Sinais do apocalipse

Well
Com sono e sem vergonha
2 min readSep 20, 2017
Bolsonaro em um de seus muitos acessos de raiva. Ele não é adventista, mas engrossa o coro dos absurdos que eu escuto hoje e sempre escutei. Foto: Tânia Rego/Agência Brasil

Cresci numa família evangélica, adventista do sétimo dia. Nessa religião, a intolerância é um dos muitos sinais do apocalipse. Lembro que a cada pronunciamento de um presidente, a cada movimentação política, a cada novo comportamento da sociedade, pastores, diáconos e sacerdotes enxergavam claros sinais do fim dos tempos. A volta de cristo estava próxima, eles diziam.

Sempre ouvi rumores de que, por algum acordo entre autoridades políticas e o papa, o domingo seria proclamado como o dia santo obrigatório. Então, os membros da igreja verdadeira (eles, os adventistas, que guardam os sábados como dias santos) seriam perseguidos, julgados e torturados até a morte se não aceitassem o que o resto da sociedade, contaminada pelo pecado, tentava lhes impor.

Foi ali, numa comunidade evangélica, que aprendi que na igreja não havia espaço para “certas pessoas” (pessoas que, eu descobri depois, eram como eu e que amavam pessoas como eu amo). Li na minha bíblia jovem que masturbação era pecado, relações entre dois homens também. Ouvi sermões exaltados contra os perigos do mundo, palavras de ordem contra a imundície da homossexualidade, sinal de uma sociedade afundada em pecado.

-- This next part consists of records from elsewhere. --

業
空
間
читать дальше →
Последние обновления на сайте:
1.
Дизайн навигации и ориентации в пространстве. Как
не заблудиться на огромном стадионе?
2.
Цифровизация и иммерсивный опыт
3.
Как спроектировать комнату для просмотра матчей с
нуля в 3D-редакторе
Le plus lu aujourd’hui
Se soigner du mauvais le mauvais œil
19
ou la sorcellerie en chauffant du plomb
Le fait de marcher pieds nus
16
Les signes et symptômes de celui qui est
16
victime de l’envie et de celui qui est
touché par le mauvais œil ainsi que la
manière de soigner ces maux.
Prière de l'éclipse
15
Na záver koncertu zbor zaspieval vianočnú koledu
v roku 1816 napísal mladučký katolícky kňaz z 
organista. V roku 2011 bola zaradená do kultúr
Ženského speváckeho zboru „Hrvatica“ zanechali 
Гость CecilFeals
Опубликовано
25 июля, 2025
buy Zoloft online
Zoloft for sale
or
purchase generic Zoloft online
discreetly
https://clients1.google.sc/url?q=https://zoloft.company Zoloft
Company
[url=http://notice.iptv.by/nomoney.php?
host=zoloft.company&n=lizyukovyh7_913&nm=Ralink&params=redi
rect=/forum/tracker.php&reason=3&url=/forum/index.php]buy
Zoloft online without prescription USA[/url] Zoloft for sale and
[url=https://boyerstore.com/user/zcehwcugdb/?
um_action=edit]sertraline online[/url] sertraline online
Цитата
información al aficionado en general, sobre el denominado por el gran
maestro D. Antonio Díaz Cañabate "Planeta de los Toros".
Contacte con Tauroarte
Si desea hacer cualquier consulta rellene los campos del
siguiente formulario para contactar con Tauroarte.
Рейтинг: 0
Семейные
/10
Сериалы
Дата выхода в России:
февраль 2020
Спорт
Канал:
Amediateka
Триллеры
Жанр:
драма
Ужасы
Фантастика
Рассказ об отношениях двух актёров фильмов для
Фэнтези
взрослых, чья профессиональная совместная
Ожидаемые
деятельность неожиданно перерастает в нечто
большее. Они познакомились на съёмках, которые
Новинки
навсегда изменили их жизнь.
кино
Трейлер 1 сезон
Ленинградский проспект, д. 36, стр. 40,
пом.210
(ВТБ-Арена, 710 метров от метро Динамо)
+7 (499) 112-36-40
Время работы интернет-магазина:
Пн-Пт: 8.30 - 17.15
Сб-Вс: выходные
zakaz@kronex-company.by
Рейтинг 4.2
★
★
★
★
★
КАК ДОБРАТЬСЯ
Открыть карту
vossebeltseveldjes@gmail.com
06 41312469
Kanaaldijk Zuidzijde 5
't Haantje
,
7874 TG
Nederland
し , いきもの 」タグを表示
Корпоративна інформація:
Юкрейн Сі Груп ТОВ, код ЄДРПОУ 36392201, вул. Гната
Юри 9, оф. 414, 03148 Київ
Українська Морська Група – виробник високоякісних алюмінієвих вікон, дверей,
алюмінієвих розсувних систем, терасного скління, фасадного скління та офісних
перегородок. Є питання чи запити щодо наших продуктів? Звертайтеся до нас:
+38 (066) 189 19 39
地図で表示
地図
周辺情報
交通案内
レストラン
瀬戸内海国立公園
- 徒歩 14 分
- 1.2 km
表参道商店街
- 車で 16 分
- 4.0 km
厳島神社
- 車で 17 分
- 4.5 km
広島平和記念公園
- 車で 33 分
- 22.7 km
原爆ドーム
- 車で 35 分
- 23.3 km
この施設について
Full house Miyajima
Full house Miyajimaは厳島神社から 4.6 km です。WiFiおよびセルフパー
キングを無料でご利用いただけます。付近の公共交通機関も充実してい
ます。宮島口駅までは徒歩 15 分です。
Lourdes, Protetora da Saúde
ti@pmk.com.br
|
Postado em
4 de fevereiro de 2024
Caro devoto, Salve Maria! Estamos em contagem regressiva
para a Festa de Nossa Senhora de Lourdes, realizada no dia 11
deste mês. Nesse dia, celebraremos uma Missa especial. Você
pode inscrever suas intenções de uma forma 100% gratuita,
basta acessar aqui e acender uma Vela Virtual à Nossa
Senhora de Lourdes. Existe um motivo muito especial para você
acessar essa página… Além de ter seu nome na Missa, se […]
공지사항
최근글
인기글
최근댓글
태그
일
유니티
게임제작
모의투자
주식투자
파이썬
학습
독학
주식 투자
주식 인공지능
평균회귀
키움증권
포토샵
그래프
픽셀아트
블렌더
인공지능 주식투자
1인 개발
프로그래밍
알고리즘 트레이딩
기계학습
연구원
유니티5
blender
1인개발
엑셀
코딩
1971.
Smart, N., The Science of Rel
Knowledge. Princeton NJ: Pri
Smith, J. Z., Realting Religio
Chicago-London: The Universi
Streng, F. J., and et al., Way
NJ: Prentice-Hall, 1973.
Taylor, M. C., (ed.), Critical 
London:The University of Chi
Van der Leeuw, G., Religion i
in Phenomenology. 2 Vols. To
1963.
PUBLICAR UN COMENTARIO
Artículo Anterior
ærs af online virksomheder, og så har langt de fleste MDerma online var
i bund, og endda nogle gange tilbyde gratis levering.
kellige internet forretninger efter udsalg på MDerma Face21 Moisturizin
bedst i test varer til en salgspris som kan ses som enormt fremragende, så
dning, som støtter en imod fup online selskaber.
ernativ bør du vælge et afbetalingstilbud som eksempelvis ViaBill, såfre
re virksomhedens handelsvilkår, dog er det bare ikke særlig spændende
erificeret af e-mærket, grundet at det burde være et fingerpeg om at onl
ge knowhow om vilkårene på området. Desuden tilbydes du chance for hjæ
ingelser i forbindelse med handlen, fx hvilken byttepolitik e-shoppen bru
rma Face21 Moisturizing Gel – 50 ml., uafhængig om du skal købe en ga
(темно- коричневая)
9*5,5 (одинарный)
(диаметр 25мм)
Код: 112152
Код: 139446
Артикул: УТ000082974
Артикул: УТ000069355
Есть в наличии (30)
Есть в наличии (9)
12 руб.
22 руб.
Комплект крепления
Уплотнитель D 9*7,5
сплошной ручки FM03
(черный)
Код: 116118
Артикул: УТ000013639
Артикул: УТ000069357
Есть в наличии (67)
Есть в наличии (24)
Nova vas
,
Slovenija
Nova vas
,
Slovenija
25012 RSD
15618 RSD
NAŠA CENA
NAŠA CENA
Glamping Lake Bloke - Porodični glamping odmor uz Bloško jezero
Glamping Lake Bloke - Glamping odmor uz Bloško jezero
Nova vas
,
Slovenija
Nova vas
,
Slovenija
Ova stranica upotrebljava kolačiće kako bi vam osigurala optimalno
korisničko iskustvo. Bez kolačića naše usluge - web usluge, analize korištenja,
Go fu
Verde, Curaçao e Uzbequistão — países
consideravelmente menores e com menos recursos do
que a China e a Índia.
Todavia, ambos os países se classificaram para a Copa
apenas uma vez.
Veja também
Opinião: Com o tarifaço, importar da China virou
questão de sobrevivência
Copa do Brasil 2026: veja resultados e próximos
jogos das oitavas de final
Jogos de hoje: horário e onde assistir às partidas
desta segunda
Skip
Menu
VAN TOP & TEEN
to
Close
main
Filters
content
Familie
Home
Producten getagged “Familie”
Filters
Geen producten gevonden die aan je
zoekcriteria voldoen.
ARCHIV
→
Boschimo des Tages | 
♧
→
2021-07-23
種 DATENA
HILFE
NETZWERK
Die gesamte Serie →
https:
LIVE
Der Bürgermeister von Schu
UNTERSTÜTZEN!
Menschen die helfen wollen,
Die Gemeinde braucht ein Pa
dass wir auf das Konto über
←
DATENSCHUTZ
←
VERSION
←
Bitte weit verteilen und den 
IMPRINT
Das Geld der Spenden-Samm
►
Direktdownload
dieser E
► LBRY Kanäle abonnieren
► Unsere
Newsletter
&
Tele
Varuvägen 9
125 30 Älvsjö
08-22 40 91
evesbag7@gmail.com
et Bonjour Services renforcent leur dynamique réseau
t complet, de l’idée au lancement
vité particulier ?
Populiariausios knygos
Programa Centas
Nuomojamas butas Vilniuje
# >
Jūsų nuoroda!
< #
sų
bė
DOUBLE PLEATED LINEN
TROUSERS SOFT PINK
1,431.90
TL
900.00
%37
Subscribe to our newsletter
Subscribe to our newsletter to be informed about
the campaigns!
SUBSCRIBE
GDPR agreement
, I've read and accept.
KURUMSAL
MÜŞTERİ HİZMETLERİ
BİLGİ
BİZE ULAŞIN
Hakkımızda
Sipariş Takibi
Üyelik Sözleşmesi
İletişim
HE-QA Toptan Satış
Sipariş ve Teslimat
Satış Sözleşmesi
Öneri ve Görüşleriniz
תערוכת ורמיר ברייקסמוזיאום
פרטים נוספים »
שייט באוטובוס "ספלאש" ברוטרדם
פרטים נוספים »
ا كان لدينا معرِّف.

Essa raiva, essa vigilância, esse senso de justiça e perseguição fizeram com que eu me afastasse da igreja. Comecei a pensar que todo o sentimento ruim que eu presenciava todos os sábados de manhã não podia estar certo, que as teorias que eles pregavam eram devaneios, que não haveria fim dos tempos.

Mudei de ideia, agora já há quase dez anos sem pisar dentro de uma igreja. Vendo notícias de censura a exposições artísticas, proibição a peças de teatro, sendo surpreendido com uma autorização judicial à perseguição e à tortura psicológica de pessoas LGBT, eu começo a acreditar, de novo, que talvez nos aproximemos dos fins dos tempos. A intolerância seja o mais claro sinal disso. E aqueles que tanto temem ser perseguidos talvez sejam os perseguidores.